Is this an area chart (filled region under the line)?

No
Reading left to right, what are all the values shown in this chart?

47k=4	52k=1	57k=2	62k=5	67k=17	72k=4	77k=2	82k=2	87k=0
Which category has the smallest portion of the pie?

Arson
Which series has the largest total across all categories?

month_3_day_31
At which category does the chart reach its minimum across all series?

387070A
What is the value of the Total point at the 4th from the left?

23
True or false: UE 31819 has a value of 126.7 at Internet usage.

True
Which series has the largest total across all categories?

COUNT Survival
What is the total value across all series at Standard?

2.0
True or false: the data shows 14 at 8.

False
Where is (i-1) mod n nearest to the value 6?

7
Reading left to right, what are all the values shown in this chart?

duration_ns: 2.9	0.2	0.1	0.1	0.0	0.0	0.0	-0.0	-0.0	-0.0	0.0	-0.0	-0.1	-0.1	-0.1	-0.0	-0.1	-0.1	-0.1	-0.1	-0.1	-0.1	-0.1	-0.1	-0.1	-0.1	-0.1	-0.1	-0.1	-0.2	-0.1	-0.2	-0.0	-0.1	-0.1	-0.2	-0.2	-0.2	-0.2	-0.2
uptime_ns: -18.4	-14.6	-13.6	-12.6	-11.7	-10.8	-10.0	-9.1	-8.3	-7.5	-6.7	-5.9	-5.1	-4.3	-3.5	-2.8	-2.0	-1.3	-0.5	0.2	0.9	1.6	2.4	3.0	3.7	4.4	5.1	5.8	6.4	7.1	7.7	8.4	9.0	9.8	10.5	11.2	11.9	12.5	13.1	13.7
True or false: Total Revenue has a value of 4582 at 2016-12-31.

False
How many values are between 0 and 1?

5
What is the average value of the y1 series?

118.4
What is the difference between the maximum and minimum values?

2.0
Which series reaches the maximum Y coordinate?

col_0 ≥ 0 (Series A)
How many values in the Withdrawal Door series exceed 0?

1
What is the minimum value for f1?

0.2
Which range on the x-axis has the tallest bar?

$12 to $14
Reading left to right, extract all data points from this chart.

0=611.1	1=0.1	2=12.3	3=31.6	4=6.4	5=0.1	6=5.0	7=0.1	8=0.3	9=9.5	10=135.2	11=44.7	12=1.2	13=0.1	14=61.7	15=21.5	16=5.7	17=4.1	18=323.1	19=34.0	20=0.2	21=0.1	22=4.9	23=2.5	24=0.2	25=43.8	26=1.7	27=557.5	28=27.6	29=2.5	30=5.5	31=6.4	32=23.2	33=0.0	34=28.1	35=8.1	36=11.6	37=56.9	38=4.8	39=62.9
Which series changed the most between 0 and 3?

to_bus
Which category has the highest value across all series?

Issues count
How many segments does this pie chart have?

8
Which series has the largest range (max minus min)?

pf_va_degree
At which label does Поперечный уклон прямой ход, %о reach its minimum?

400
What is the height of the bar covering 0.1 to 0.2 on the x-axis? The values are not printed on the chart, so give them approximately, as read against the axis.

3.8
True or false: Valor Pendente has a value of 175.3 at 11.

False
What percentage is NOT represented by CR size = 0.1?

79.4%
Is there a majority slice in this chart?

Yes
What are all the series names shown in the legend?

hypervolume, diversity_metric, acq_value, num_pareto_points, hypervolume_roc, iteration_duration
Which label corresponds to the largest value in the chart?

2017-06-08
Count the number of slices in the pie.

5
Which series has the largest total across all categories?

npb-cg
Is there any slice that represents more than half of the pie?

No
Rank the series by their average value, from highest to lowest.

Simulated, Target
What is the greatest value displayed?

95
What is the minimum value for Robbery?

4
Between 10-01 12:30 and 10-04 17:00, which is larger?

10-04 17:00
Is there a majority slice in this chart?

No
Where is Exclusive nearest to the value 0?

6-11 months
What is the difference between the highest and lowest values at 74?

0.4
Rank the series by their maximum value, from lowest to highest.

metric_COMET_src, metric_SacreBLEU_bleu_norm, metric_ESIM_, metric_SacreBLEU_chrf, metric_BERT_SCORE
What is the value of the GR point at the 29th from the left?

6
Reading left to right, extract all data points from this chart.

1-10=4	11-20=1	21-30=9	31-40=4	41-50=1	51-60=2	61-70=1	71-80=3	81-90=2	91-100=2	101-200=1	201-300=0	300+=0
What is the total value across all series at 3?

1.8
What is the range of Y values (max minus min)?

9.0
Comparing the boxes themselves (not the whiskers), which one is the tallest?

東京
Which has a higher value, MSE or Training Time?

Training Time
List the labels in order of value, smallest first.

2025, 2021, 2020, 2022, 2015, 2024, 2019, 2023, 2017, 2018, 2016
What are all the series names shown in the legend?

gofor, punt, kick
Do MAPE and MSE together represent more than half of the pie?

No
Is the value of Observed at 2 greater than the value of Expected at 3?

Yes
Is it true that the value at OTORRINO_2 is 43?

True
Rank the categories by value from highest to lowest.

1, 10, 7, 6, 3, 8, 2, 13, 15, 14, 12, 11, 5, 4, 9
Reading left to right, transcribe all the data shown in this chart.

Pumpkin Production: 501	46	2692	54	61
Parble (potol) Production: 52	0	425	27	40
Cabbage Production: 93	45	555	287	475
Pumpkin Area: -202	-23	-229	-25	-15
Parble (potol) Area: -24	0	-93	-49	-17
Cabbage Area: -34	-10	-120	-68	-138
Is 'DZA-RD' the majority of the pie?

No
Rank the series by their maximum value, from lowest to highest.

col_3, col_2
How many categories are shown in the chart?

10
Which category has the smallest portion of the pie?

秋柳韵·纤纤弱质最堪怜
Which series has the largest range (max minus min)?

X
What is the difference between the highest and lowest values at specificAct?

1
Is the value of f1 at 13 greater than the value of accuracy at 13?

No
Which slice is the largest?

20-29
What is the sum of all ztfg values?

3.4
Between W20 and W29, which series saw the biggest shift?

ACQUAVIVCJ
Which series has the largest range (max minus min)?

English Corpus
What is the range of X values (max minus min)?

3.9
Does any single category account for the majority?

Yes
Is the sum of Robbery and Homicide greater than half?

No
-=-=-
#### [Exercise goal]
Reproduce every row above verbatim, from the first line through the last.

#### [Exercise solution]
Is this an area chart (filled region under the line)?

No
Reading left to right, what are all the values shown in this chart?

47k=4	52k=1	57k=2	62k=5	67k=17	72k=4	77k=2	82k=2	87k=0
Which category has the smallest portion of the pie?

Arson
Which series has the largest total across all categories?

month_3_day_31
At which category does the chart reach its minimum across all series?

387070A
What is the value of the Total point at the 4th from the left?

23
True or false: UE 31819 has a value of 126.7 at Internet usage.

True
Which series has the largest total across all categories?

COUNT Survival
What is the total value across all series at Standard?

2.0
True or false: the data shows 14 at 8.

False
Where is (i-1) mod n nearest to the value 6?

7
Reading left to right, what are all the values shown in this chart?

duration_ns: 2.9	0.2	0.1	0.1	0.0	0.0	0.0	-0.0	-0.0	-0.0	0.0	-0.0	-0.1	-0.1	-0.1	-0.0	-0.1	-0.1	-0.1	-0.1	-0.1	-0.1	-0.1	-0.1	-0.1	-0.1	-0.1	-0.1	-0.1	-0.2	-0.1	-0.2	-0.0	-0.1	-0.1	-0.2	-0.2	-0.2	-0.2	-0.2
uptime_ns: -18.4	-14.6	-13.6	-12.6	-11.7	-10.8	-10.0	-9.1	-8.3	-7.5	-6.7	-5.9	-5.1	-4.3	-3.5	-2.8	-2.0	-1.3	-0.5	0.2	0.9	1.6	2.4	3.0	3.7	4.4	5.1	5.8	6.4	7.1	7.7	8.4	9.0	9.8	10.5	11.2	11.9	12.5	13.1	13.7
True or false: Total Revenue has a value of 4582 at 2016-12-31.

False
How many values are between 0 and 1?

5
What is the average value of the y1 series?

118.4
What is the difference between the maximum and minimum values?

2.0
Which series reaches the maximum Y coordinate?

col_0 ≥ 0 (Series A)
How many values in the Withdrawal Door series exceed 0?

1
What is the minimum value for f1?

0.2
Which range on the x-axis has the tallest bar?

$12 to $14
Reading left to right, extract all data points from this chart.

0=611.1	1=0.1	2=12.3	3=31.6	4=6.4	5=0.1	6=5.0	7=0.1	8=0.3	9=9.5	10=135.2	11=44.7	12=1.2	13=0.1	14=61.7	15=21.5	16=5.7	17=4.1	18=323.1	19=34.0	20=0.2	21=0.1	22=4.9	23=2.5	24=0.2	25=43.8	26=1.7	27=557.5	28=27.6	29=2.5	30=5.5	31=6.4	32=23.2	33=0.0	34=28.1	35=8.1	36=11.6	37=56.9	38=4.8	39=62.9
Which series changed the most between 0 and 3?

to_bus
Which category has the highest value across all series?

Issues count
How many segments does this pie chart have?

8
Which series has the largest range (max minus min)?

pf_va_degree
At which label does Поперечный уклон прямой ход, %о reach its minimum?

400
What is the height of the bar covering 0.1 to 0.2 on the x-axis? The values are not printed on the chart, so give them approximately, as read against the axis.

3.8
True or false: Valor Pendente has a value of 175.3 at 11.

False
What percentage is NOT represented by CR size = 0.1?

79.4%
Is there a majority slice in this chart?

Yes
What are all the series names shown in the legend?

hypervolume, diversity_metric, acq_value, num_pareto_points, hypervolume_roc, iteration_duration
Which label corresponds to the largest value in the chart?

2017-06-08
Count the number of slices in the pie.

5
Which series has the largest total across all categories?

npb-cg
Is there any slice that represents more than half of the pie?

No
Rank the series by their average value, from highest to lowest.

Simulated, Target
What is the greatest value displayed?

95
What is the minimum value for Robbery?

4
Between 10-01 12:30 and 10-04 17:00, which is larger?

10-04 17:00
Is there a majority slice in this chart?

No
Where is Exclusive nearest to the value 0?

6-11 months
What is the difference between the highest and lowest values at 74?

0.4
Rank the series by their maximum value, from lowest to highest.

metric_COMET_src, metric_SacreBLEU_bleu_norm, metric_ESIM_, metric_SacreBLEU_chrf, metric_BERT_SCORE
What is the value of the GR point at the 29th from the left?

6
Reading left to right, extract all data points from this chart.

1-10=4	11-20=1	21-30=9	31-40=4	41-50=1	51-60=2	61-70=1	71-80=3	81-90=2	91-100=2	101-200=1	201-300=0	300+=0
What is the total value across all series at 3?

1.8
What is the range of Y values (max minus min)?

9.0
Comparing the boxes themselves (not the whiskers), which one is the tallest?

東京
Which has a higher value, MSE or Training Time?

Training Time
List the labels in order of value, smallest first.

2025, 2021, 2020, 2022, 2015, 2024, 2019, 2023, 2017, 2018, 2016
What are all the series names shown in the legend?

gofor, punt, kick
Do MAPE and MSE together represent more than half of the pie?

No
Is the value of Observed at 2 greater than the value of Expected at 3?

Yes
Is it true that the value at OTORRINO_2 is 43?

True
Rank the categories by value from highest to lowest.

1, 10, 7, 6, 3, 8, 2, 13, 15, 14, 12, 11, 5, 4, 9
Reading left to right, transcribe all the data shown in this chart.

Pumpkin Production: 501	46	2692	54	61
Parble (potol) Production: 52	0	425	27	40
Cabbage Production: 93	45	555	287	475
Pumpkin Area: -202	-23	-229	-25	-15
Parble (potol) Area: -24	0	-93	-49	-17
Cabbage Area: -34	-10	-120	-68	-138
Is 'DZA-RD' the majority of the pie?

No
Rank the series by their maximum value, from lowest to highest.

col_3, col_2
How many categories are shown in the chart?

10
Which category has the smallest portion of the pie?

秋柳韵·纤纤弱质最堪怜
Which series has the largest range (max minus min)?

X
What is the difference between the highest and lowest values at specificAct?

1
Is the value of f1 at 13 greater than the value of accuracy at 13?

No
Which slice is the largest?

20-29
What is the sum of all ztfg values?

3.4
Between W20 and W29, which series saw the biggest shift?

ACQUAVIVCJ
Which series has the largest range (max minus min)?

English Corpus
What is the range of X values (max minus min)?

3.9
Does any single category account for the majority?

Yes
Is the sum of Robbery and Homicide greater than half?

No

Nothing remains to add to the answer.